It's no secret that the 2007 New York Giants were fierce underdogs heading into a Super Bowl matchup with the then undefeated New England Patriots. Even prior to that, they had battled back from an 0-2 start to the season and embraced the underdog role on a near weekly basis. It's why their rallying cry was "resiliency."
But just how unlikely was it that Big Blue would go into Arizona and knock off the 18-0 Patriots? Well, based on a new mathematical formula put together by Football Perspective, they were the most unlikely Super Bowl champions in the history of the NFL with a less than 1% chance at winning the Big Game. So imagine how big someone would have hit it if they had placed a wager using SportsBettingInfo.com.

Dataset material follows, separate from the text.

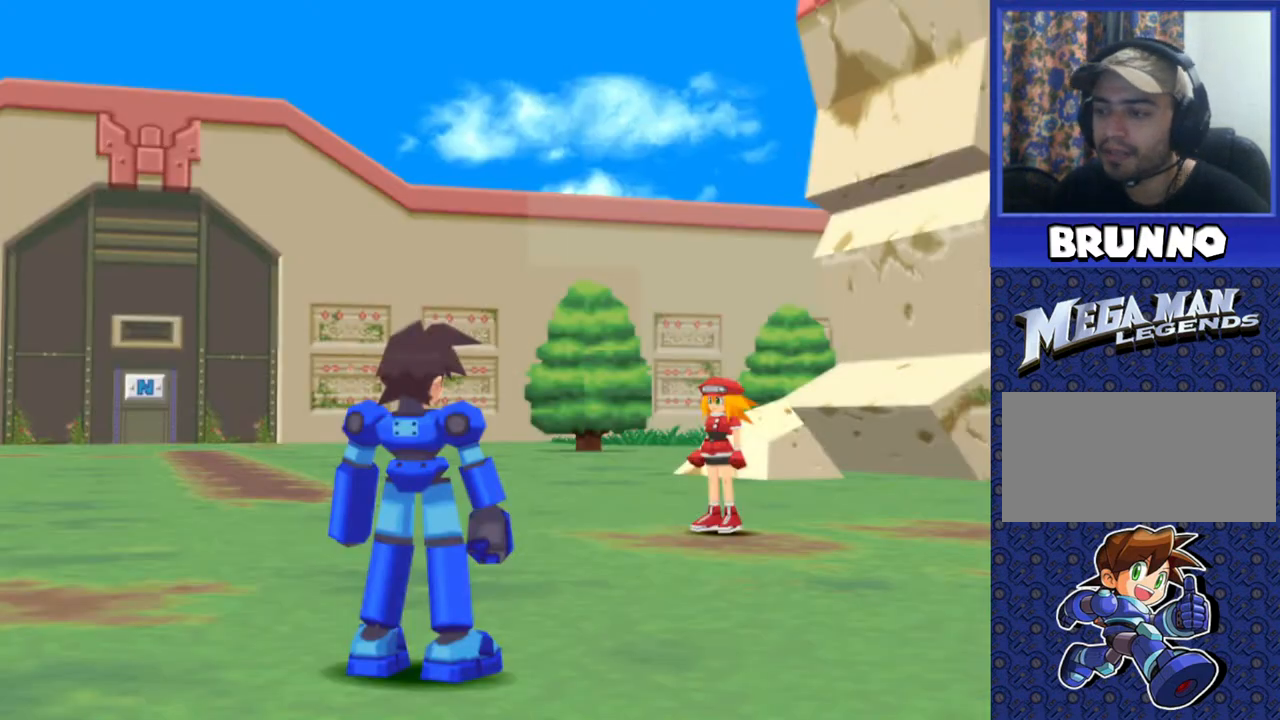
{"buttons": [], "events": [[217, "DPAD_UP", "up"]]}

"As you might expect, no team was as unlikely to win the Super Bowl at the start of the playoffs as the 2007 New York Giants. … New York was a 3-point underdog in Tampa Bay in the Wildcard round (41.4%), a 7-point dog in Dallas (30.7%), and a 7.5-point underdog in Green Bay in the NFC Championship Game (29.4%). Then, in the Super Bowl against the 18-0 Patriots, the Giants were 12.5-point underdogs, implying an 18.4% chance of victory. The odds of New York winning all four of those games was less than one percent."
To be more specific, the Giants had a 0.7% chance of winning Super Bowl XLII. By comparison, the next closest team to them in terms of unlikely probability was the 2012 Baltimore Ravens, who were given a 2% chance to win it all.
Additionally, the 2007 Giants were the only team in NFL history to have less than a 42% chance to win any single one of their playoff games (wild card through Super Bowl), with the 1980 Oakland Raiders being the only other team to have less than a 48% probability in their respective playoff games. No other team has ever faced less than 50% odds in each game throughout the playoffs.
By comparison, the 2011 New York Giants had a 3% chance to win it all (also one of the most unlikely Super Bowl runs in history), while the 1986 and 1990 teams had a 30.1% chance and a 6.2% chance respectively.
Only the 1994 San Francisco 49ers and the 1995 Dallas Cowboys had better than 50% odds to win it all, making them the two most likely Super Bowl champions in history.